The band themselves have always been tight and professional and smooth, and they remain truly excellent at this sound. But this sound alone, regrettably, doesn’t guarantee the kind of chart success that being Maroon 5 dictates. To help scale that mountain, which gets taller every album cycle, they’ve pulled several of One Direction’s songwriters into their orbit. That includes John Ryan, a covert pop operator who has landed co-writing credits on an impressive 27 1D songs and who also loosed Jason DeRulo’s unholy “Wiggle” into the universe. He pops up multiple times on Red Pill Blues, from the spiraling wind-tunnel “whoo-oo-oo” hook of “Wait” to the finger-picked guitar of One Direction dead ringer “Bet My Heart.”

### BRIEF:
Extend the passage on Maroon 5's album Red Pill Blues, picking up after its final sentence.

### DATASET EXCERPT:
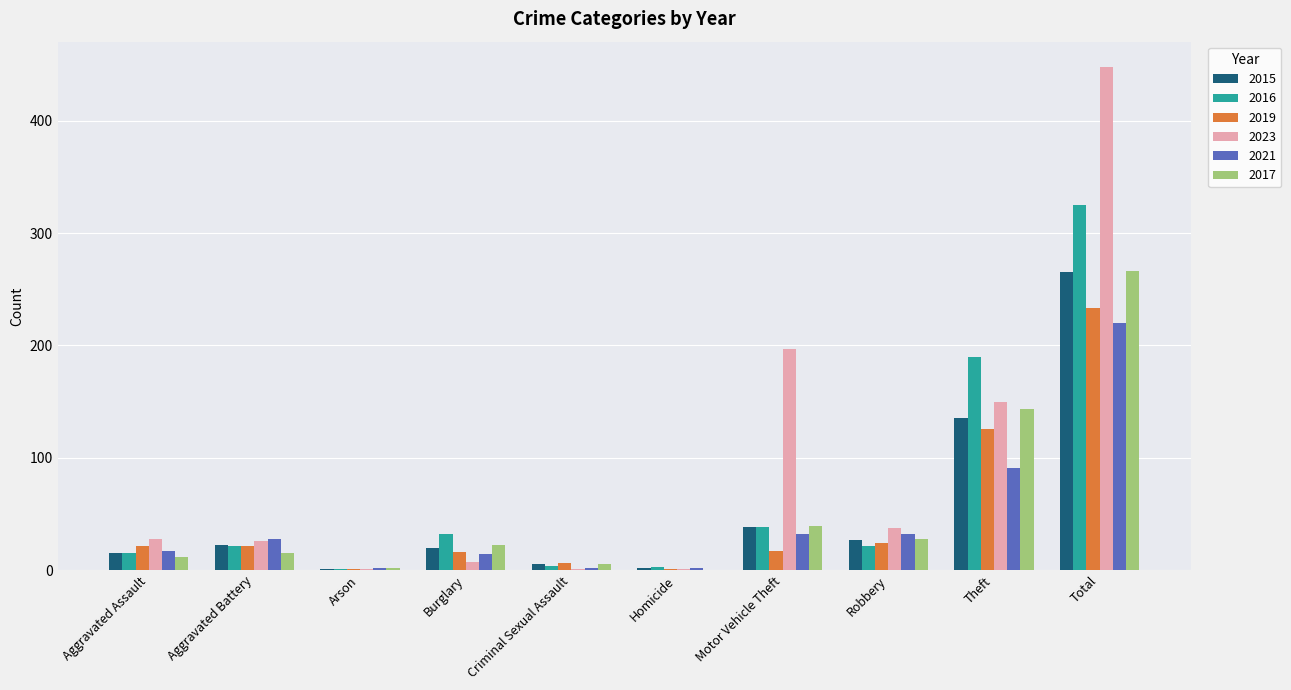

Is it true that 2019 equals 16 at Burglary?

True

### TASK RESULT:
Also pulled into the tractor beam is Starrah, whose onomatopoetic hooks on songs like Jeremih’s “Pass Dat,” Kevin Gates’ “2 Phones,” and Katy Perry’s “Swish Swish” pop up here on “Girls Like You” and “What Lovers Do.” Everything and everyone that pops up on a Maroon 5 album sounds somewhat leached of their essence, though—SZA duets with Levine on “What Lovers Do,” and somehow, that slightly anarchic mischief that enlivens and animates CTRL is gone completely. You wonder what filter they passed her vocal take through to render her so inert.
You also wonder, sadly, the same thing about Kendrick, who wanders through “Don’t Wanna Know” sounding pretty confused about how someone of his immense stature should be spending his cultural capital. A$AP Rocky, on the nonsensically worded ballad “Whiskey” (“I was so young/Till she kissed me, like I’m whiskey”), sounds equally lost, a designer t-shirt left in an Old Navy dressing room. Only Future sounds at home in these antiseptic environs.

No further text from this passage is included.